**Отрывок источника:**
┌──

«Чудесная реальность» («lo real maravilloso») — одно из центральных понятий поэтики магического реализма, обозначенное впервые в предисловии к повести «Царство земное» (1949) Алехо Карпентьера. Говоря о реальности Латинской Америки, А. Карпентьер затрагивает феномен чуда: он осмысляется писателем в связи с магическим мировидением жителей континента, актуальностью обрядово-ритуальных форм и различных культов. «Если в Западной Европе танцевальный фольклор, например, утратил начисто характер магии либо священнодействия, то в Латинской Америке едва ли найдутся массовые пляски, не заключающие в себе глубокого обрядового смысла, к которому подводит сложный процесс приобщения и посвящения» [78, с. 52], — подчёркивает писатель в предисловии.
«Чудесная реальность» хотя и определяется как конкретное географическое пространство, всё же имеет отчётливую культурно-историческую ауру: «lo real maravilloso» формируется как осколок мифа, обособившийся фрагмент мифологического мировосприятия, где чудо обозначает, по-видимому, приобнажение онтологической тайны, сам процесс приближения к ней. «Ясно, — пишет А.Ф. Лосев, — что в чуде мы имеем дело, прежде всего, с совпадением или, по крайней мере, с взаимоотношением и столкновением двух каких-то разных планов действительности» [105, с. 180]. Согласно А.Ф. Лосеву, результатом диалектического сообщения между двумя планами действительности будет появление вещей из материи, их буквальное воплощение и визуализация. Актуальность зрительной доминанты раскрывается в исторической перспективе: так, этимология слова «чудо» (лат. miraculum, фр. miracle, генетический корень mir-; ср. с англ.: mirror — зеркало) связана с увиденным преображением мира. В литературе существует особый жанр — миракль, который связан с религиозным средневековым театром и рассматривается как составляющая мистерии. Со временем этот жанр редуцируется; традиционно его влияние обнаруживают в символистской драме XIX—XX веков (см., например, «Чудо святого Антония» М. Метерлинка).
Зарождаясь как творческий метод в изобразительном искусстве, и лишь впоследствии проявляя себя в литературе, магический реализм актуализирует миракль в связи с общностью их визуального типа образности. В качестве иллюстративного примера следует привести трилогию современного югославского писателя Славко Яневского, которая носит название «Миракли». Жанр средневековой литературы осваивается в произведениях магического реализма как прозаическая разработка сюжетов о чудесах, совершаемых людьми, при этом святость — скорее аллюзия, чем непременный атрибут: так, в романе Г.Г. Маркеса «Сто лет одиночества» вознесение Ремедиос Прекрасной напоминает «чудо Богородицы». Но чудо вознесения героини носит отнюдь не характер знамения: это возврат к исконной семантике, то есть зрелище, в которое вовлекается толпа женщин, снимающих вместе с Ремедиос Прекрасной простыни с бельевых верёвок в саду. В данном эпизоде присутствует демонстрация магического мировидения, согласно которому miraculum — это действие, хотя и «нарушающее привычный ход вещей, но вполне посюстороннее, оно может произвольно вызываться <...> при помощи магической техники» [4, с. 498]. Характерно, что женщины удивляются не тому, что на их глазах произошло с Ремедиос, а сокрушаются по поводу улетевших с героиней простыней. Здесь miraculum не воспринимается как откровение бога или высших сил, оно осуществляется в исходном семантическом поле «достойное, чтобы на него смотрели»: «Верящего в чудо, — пишет А.Ф. Лосев, — ничем опровергнуть нельзя. Даже слово «вера» тут не подходит. Он видит и знает чудо» [105, с. 187].

└──

**Предоставленные данные:**
┌──

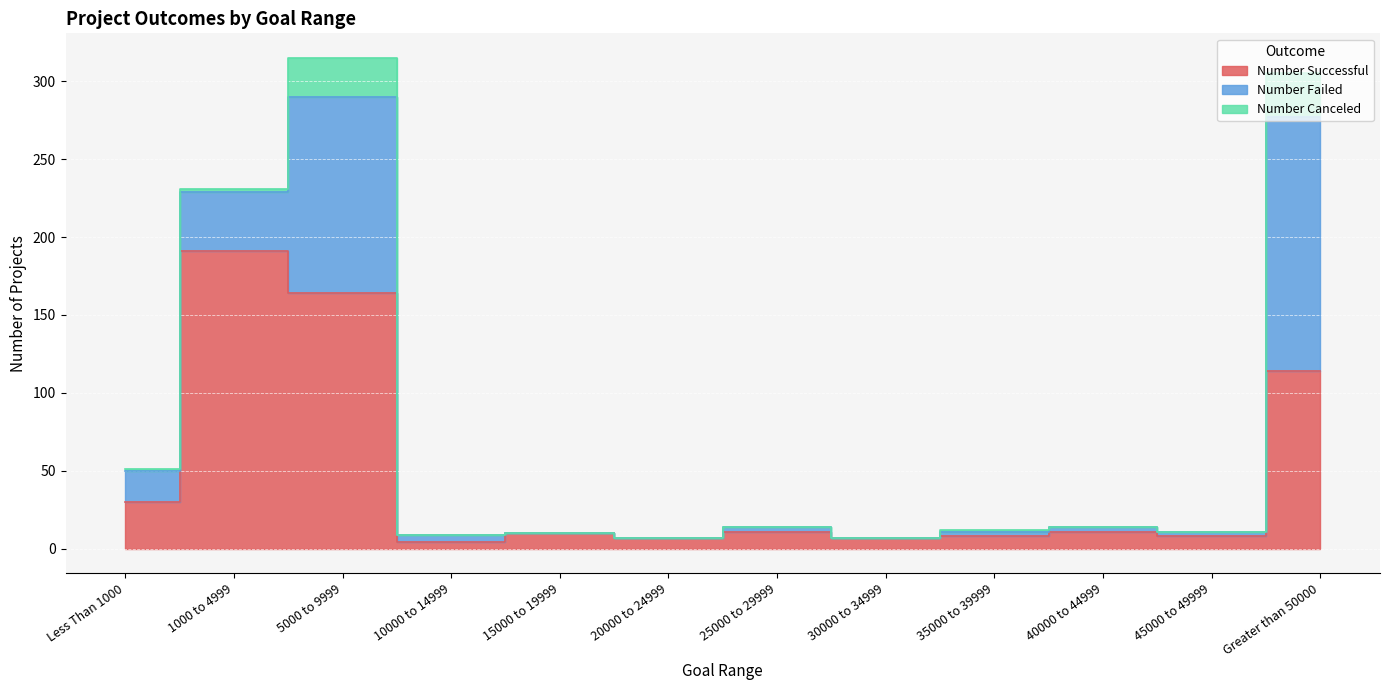

In Number Failed, how many points are lower than both neighbors (excluding endpoints)?

1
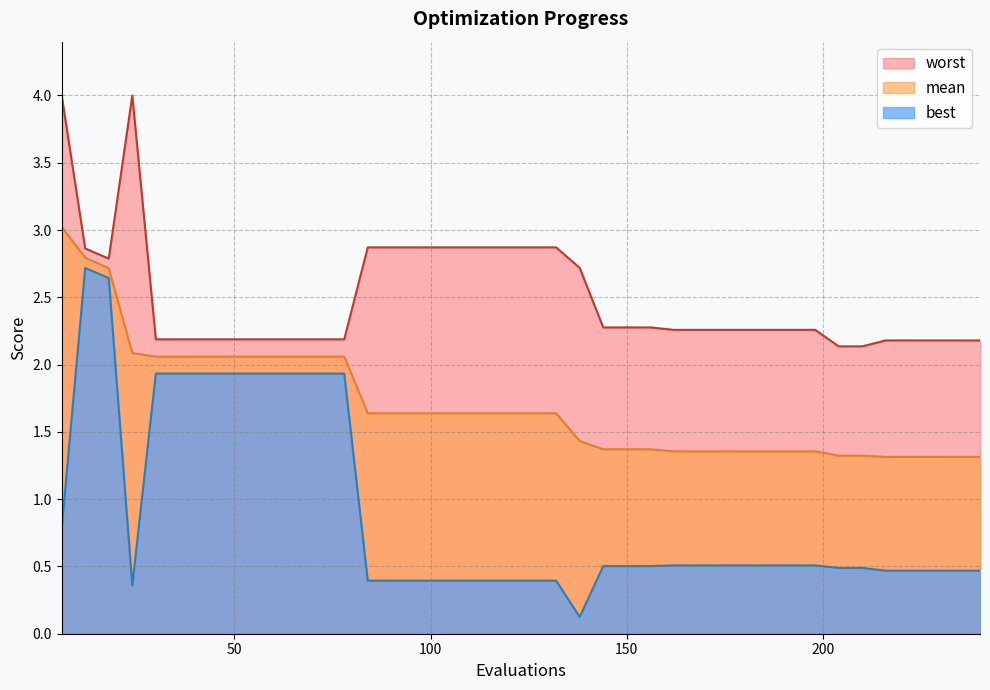

What is the difference between the worst values at 102 and 72?

0.7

└──

**Задание 1:**
Сократите абзац отрывка, начинающийся словами «Зарождаясь как творческий метод», сохранив его основные факты.
**Задание 2:**
Ответьте на вопросы по отрывку:
(а) В каком году вышла повесть «Царство земное»?
(б) Какое произведение М. Метерлинка приведено как пример символистской драмы?
(в) Как называется трилогия Славко Яневского?
**Задание 3:**
Продолжите отрывок о «чудесной реальности» в магическом реализме с того места, где он заканчивается.
Перечень никак не связан с отрывком.

**Ваш ответ 1:**
Магический реализм возник в изобразительном искусстве и лишь потом проявился в литературе. Он актуализирует миракль, поскольку у них общий визуальный тип образности. Пример тому — трилогия югославского писателя Славко Яневского «Миракли». В магическом реализме этот средневековый жанр осваивается как прозаическая разработка сюжетов о чудесах, которые совершают люди, а святость служит скорее аллюзией. В «Ста годах одиночества» Г.Г. Маркеса вознесение Ремедиос Прекрасной напоминает «чудо Богородицы». Однако это не знамение, а зрелище, в которое вовлечены женщины, снимающие с ней простыни в саду. Женщины сокрушаются об улетевших простынях, а не удивляются случившемуся. Здесь miraculum понимается в исходном смысле: «достойное, чтобы на него смотрели». По словам А.Ф. Лосева, верящий в чудо видит и знает его.

**Ваш ответ 2:**
(а) В 1949 году.
(б) «Чудо святого Антония».
(в) «Миракли».

**Ваш ответ 3:**
Разумеется, магические реалисты не были первыми из тех, кто обратился к этому феномену в контексте формирования художественной онтологии словесно-образного произведения. Кроме обозначенного жанра средневековой литературы, чудо и «lo real maravilloso» в целом сопротивопоставлены важнейшим методам и стилям мирового литературного процесса.
В программном предисловии Алехо Карпентьер различает чудо как преображение мира (магический реализм) и фокус («механическое чудо», основывается на совокупности художественных приёмов сюрреализма), адресуя представителям сюрреализма фразу из их же ранних манифестов: «Vous, qui ne voyez pas, pensez a ceux qui voient» (фр.: «Вы, незрячие, подумайте о тех, кто наделён зрением») [78, с. 51]. Если здесь очевидным оказывается пафос утверждения творческой самобытности и уникальности того метода, теоретиком которого А. Карпентьер является, то впоследствии для латиноамериканского писателя особое значение приобретает проблема соотнесённости концепции «чудесной реальности» с существующей культурной и литературной традицией.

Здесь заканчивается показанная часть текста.